De reclamações da merenda a brigas entre alunos: conheça os mediadores das escolas paulistas

Por: Mariana Alvim - BBC Brasil em São Paulo

 
O pior aluno da escola. Assim Richard, de 17 anos, define a si mesmo no passado, antes de decidir "mudar" e deixar para trás suas "atitudes de criança". Direcionando um olhar de cumplicidade para o educador Victor Moraes Filho, de 45 anos, o aluno do 9º ano da Escola Estadual Jornalista David Nasser, na capital paulista, evidencia o laço de confiança que serviu de base para a sua pronunciada mudança.
 
Richard batia de frente com professores e deixava as tarefas escolares de lado. Esse era o seu dia a dia escolar.
 
"Eu era cabeça dura, as coisas entravam pelo meu ouvido e saíam pelo outro. Repeti quatro vezes de ano. Voltei esse ano, e já não tenho mais ocorrências. Isso foi graças ao mediador, porque não faltou conversa. Ele nunca desistiu de mim. Por essa insistência dele, acabei me tornando o homem que sou hoje. Obrigado", diz Richard, se dirigindo a Moraes Filho.
 
O diálogo, que teoricamente deveria ser constante na rotina escolar, é material de trabalho para milhares de profissionais que, como Moraes Filho, buscam devolver a tolerância ao cotidiano das escolas estaduais de São Paulo.
 
Moraes Filho é um "mediador". Hoje, há 3,5 mil deles no Estado; a partir da formação oferecida a outros profissionais neste mês, o número passará para 6.795 (5 mil vice-diretores e 1.795 professores-mediadores, profissionais inteiramente dedicados à mediação).
 
A promessa é de que todas as escolas da rede estadual terão pelo menos um mediador - algumas vão contar com mais de um profissional dedicado à função, o que será definido a partir de índices de vulnerabilidade social e de violência registrados por escola pela pasta.
 
Dados locais e nacionais mostram a realidade da violência nas escolas - a qual o governo estadual buscar frear com a ampliação da mediação nos colégios.
 
Segundo dados da Prova Brasil 2015, 22,6 mil professores do 5º e 9º ano relataram terem sido ameaçados por algum aluno no último ano.
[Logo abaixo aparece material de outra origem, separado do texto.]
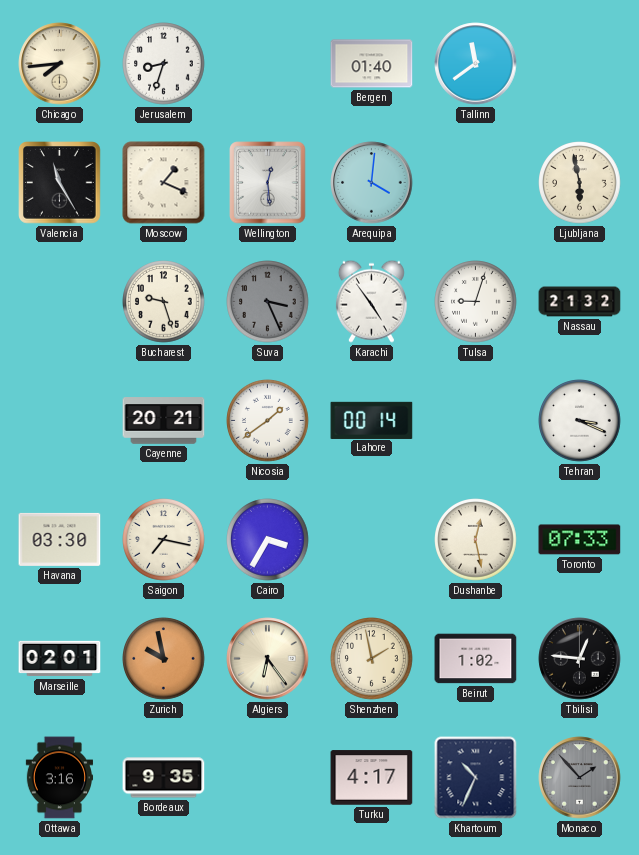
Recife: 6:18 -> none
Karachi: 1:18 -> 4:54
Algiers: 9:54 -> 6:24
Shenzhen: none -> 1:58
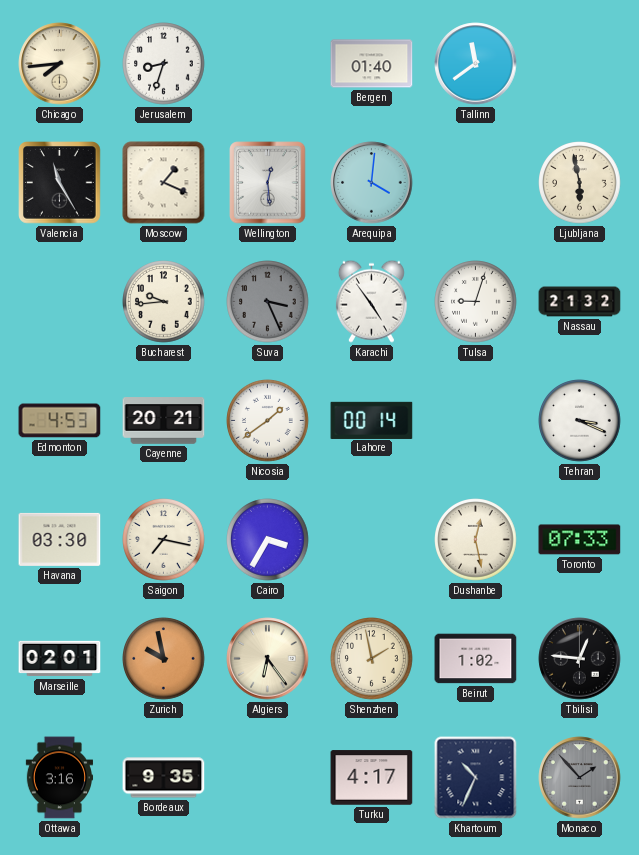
Bucharest: 9:27 -> 9:44
Edmonton: none -> 4:53
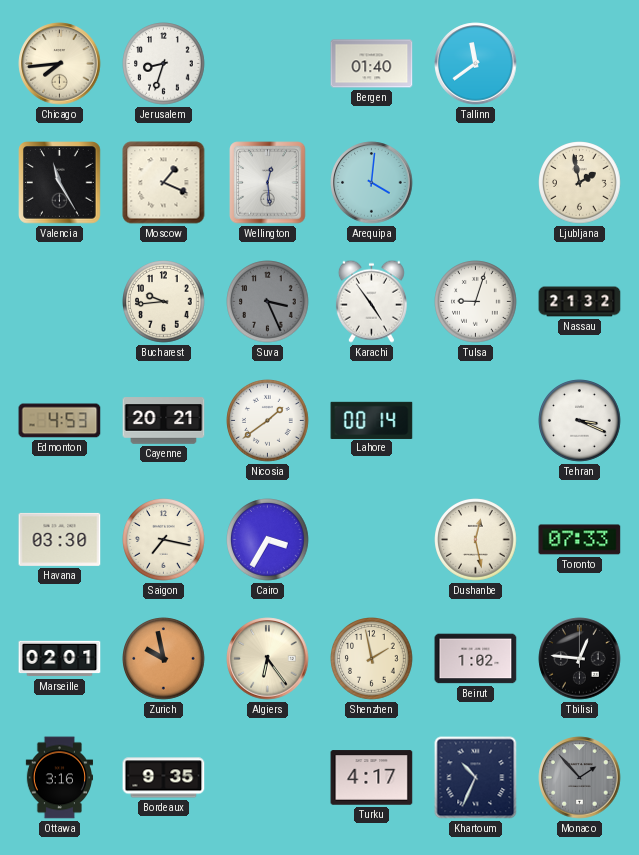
Ljubljana: 5:58 -> 1:58
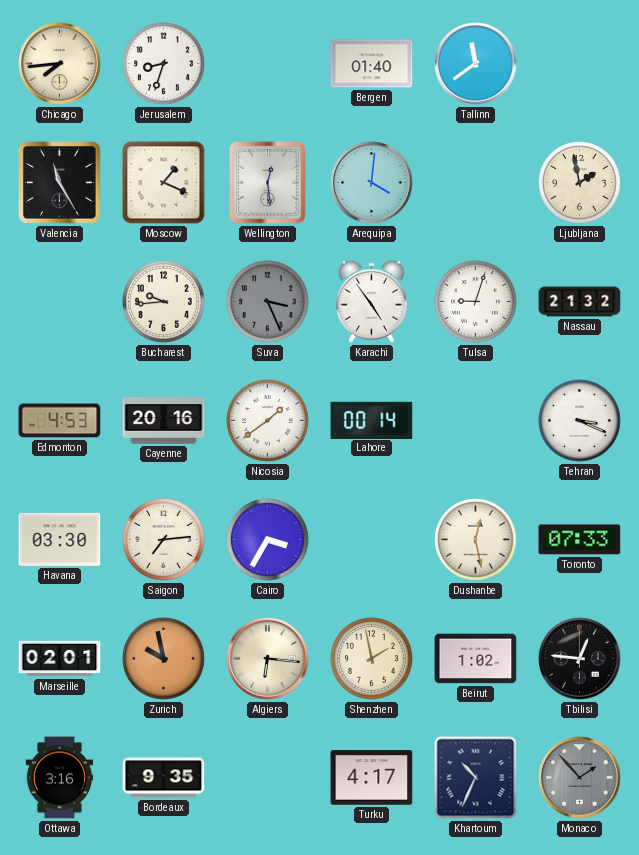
Cayenne: 20:21 -> 20:16
Saigon: 7:17 -> 7:14
Algiers: 6:24 -> 6:16
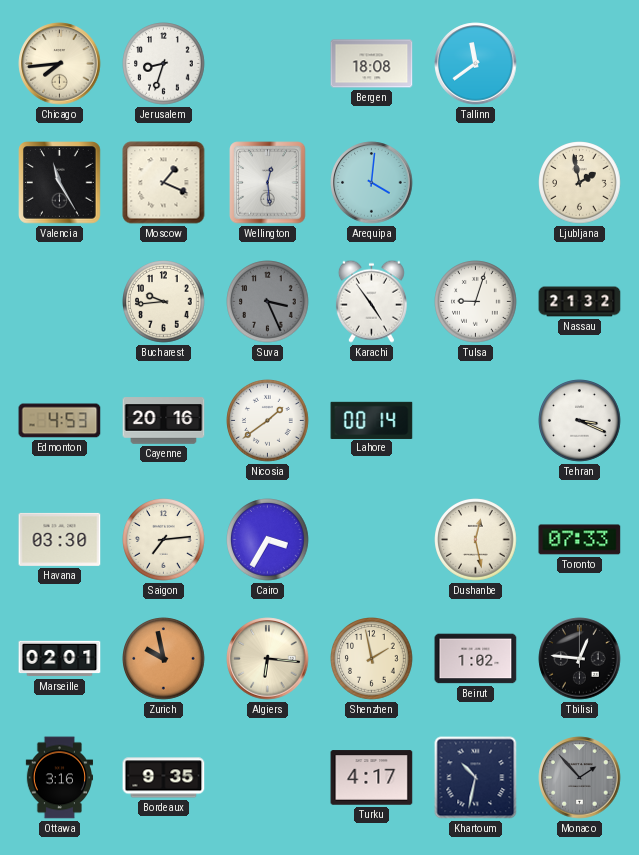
Bergen: 01:40 -> 18:08
Khartoum: 10:34 -> 10:32
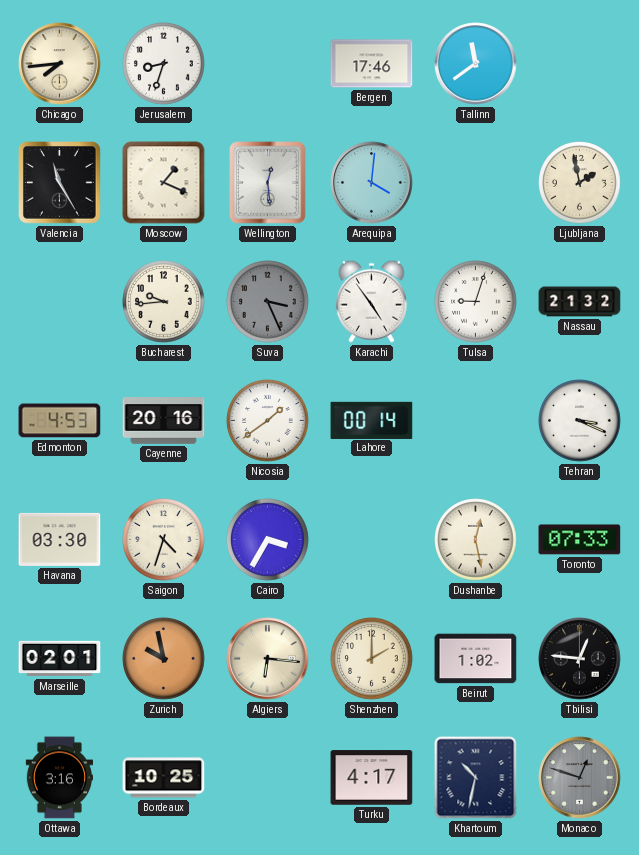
Bergen: 18:08 -> 17:46
Saigon: 7:14 -> 4:33
Shenzhen: 1:58 -> 2:00
Bordeaux: 9:35 -> 10:25
Monaco: 1:53 -> 12:48
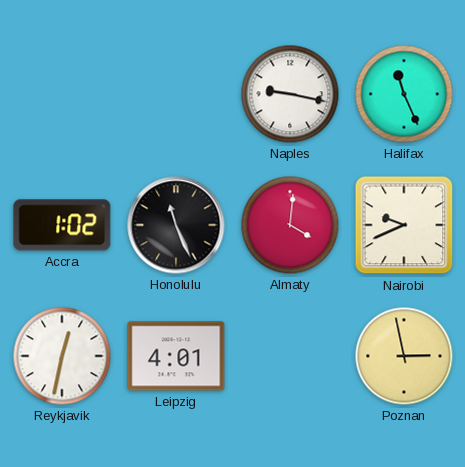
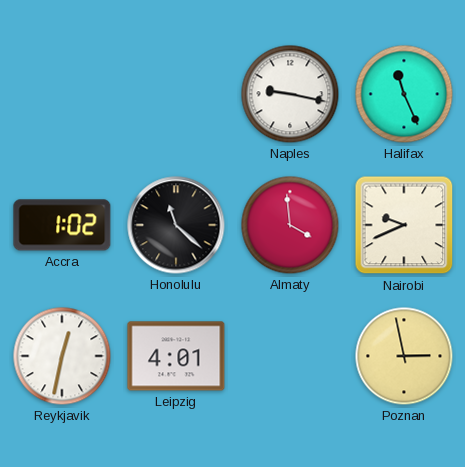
Honolulu: 11:26 -> 11:22
Almaty: 4:01 -> 3:59
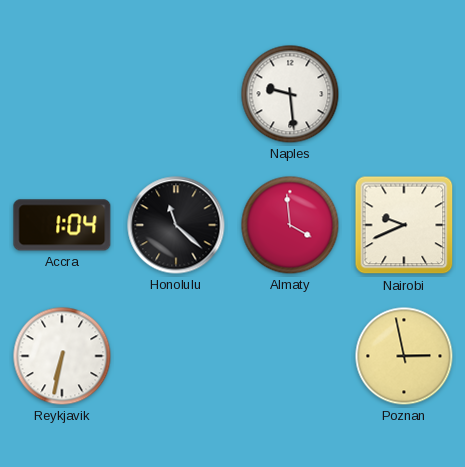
Naples: 9:17 -> 9:29
Halifax: 11:26 -> none
Accra: 1:02 -> 1:04
Reykjavik: 12:32 -> 6:32
Leipzig: 4:01 -> none
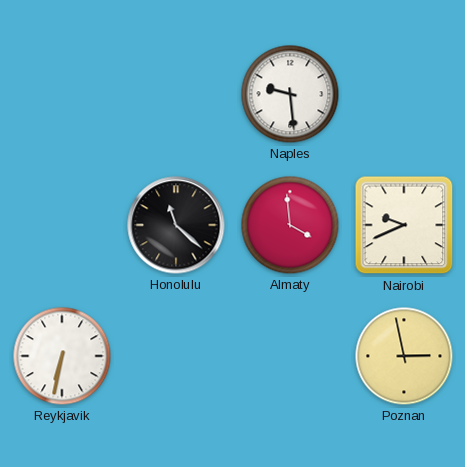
Accra: 1:04 -> none
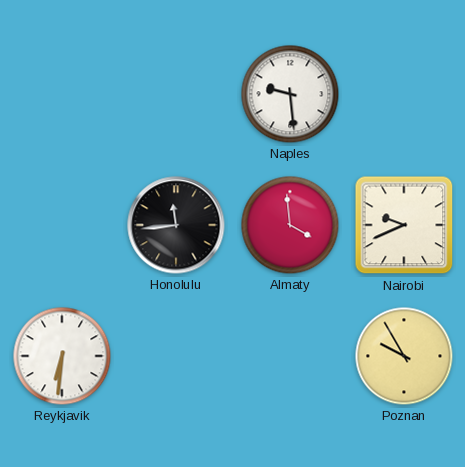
Honolulu: 11:22 -> 11:44
Reykjavik: 6:32 -> 6:31
Poznan: 2:58 -> 9:55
De um total de 262,4 mil professores de todo o país que responderam ao questionário, 51% testemunharam, no último ano, agressão verbal ou física de alunos dirigidas a professores ou funcionários da escola.
 
Já no Estado de São Paulo, pesquisa realizada pelo Instituto Locomotiva a pedido do Sindicato dos Professores do Ensino Oficial do Estado de São Paulo (Apeoesp) mostra que 85% dos professores souberam de casos de violência nas escolas estaduais em que trabalham; outros 51% dizem já terem sido vítimas de violência em ambiente escolar.
 
"Todas as pessoas deveriam procurar dentro de si a tolerância, saber ouvir, ser aberto ao diálogo... Mas dependendo do ambiente, não sobra tempo. É o tempo relógio e o tempo emocional. Eu ouço 'ene' problemas: tenho que saber filtrar e não deixar isso abalar o meu emocional", explica Nailza Fernandes Veiga, de 50 anos, professora-mediadora da Escola Estadual Professor Manuel Ciridião Buarque, na Lapa, bairro de classe média na capital paulista.
 
"A mediação tem que deixar um marco dentro da escola. E o maior marco dentro da escola é a abertura de diálogo", acrescenta ela.
 
Na prática, a rotina de mediadores como Veiga e Moraes Filho inclui o agendamento de encontros com famílias, o registro escrito de conflitos na escola e a organização de campanhas e eventos na unidade.
 
Os casos de intervenção mais comuns nas escolas envolvem agressões (verbais e físicas), depressão entre os alunos e ataques nas redes sociais. Mas, diferente do que pode indicar o nome da função de "mediador de conflito", Moraes Filho destaca que seu trabalho se dá ao longo prazo - e não em "apagar incêndios".
 
"No início, eu chegava no ponto de resgate. Eu ainda tenho que fazer isso hoje, mas agora trabalho muito com a prevenção. Eu vejo uma fumacinha ali, tenho que jogar água, porque daqui a pouco o incêndio chega. É um passo de formiguinha", diz Moraes Filho.
 
Mediação entre a escola e a rua
 
Na cartilha da atuação de Veiga, estão algumas práticas que vão de encontro ao que é praticado cotidianamente em algumas escolas: chamar os pais do aluno para a escola "de surpresa", por exemplo, está longe do roteiro indicado; o mesmo acontece com a indução de que alunos peçam desculpas uns aos outros.
 
Segundo Veiga, tudo deve ser transparente, conversado e espontâneo. A transparência se estende também aos professores: a educadora indica que eles façam registros escritos de ocorrências, como forma de documentar e embasar a gestão de conflitos.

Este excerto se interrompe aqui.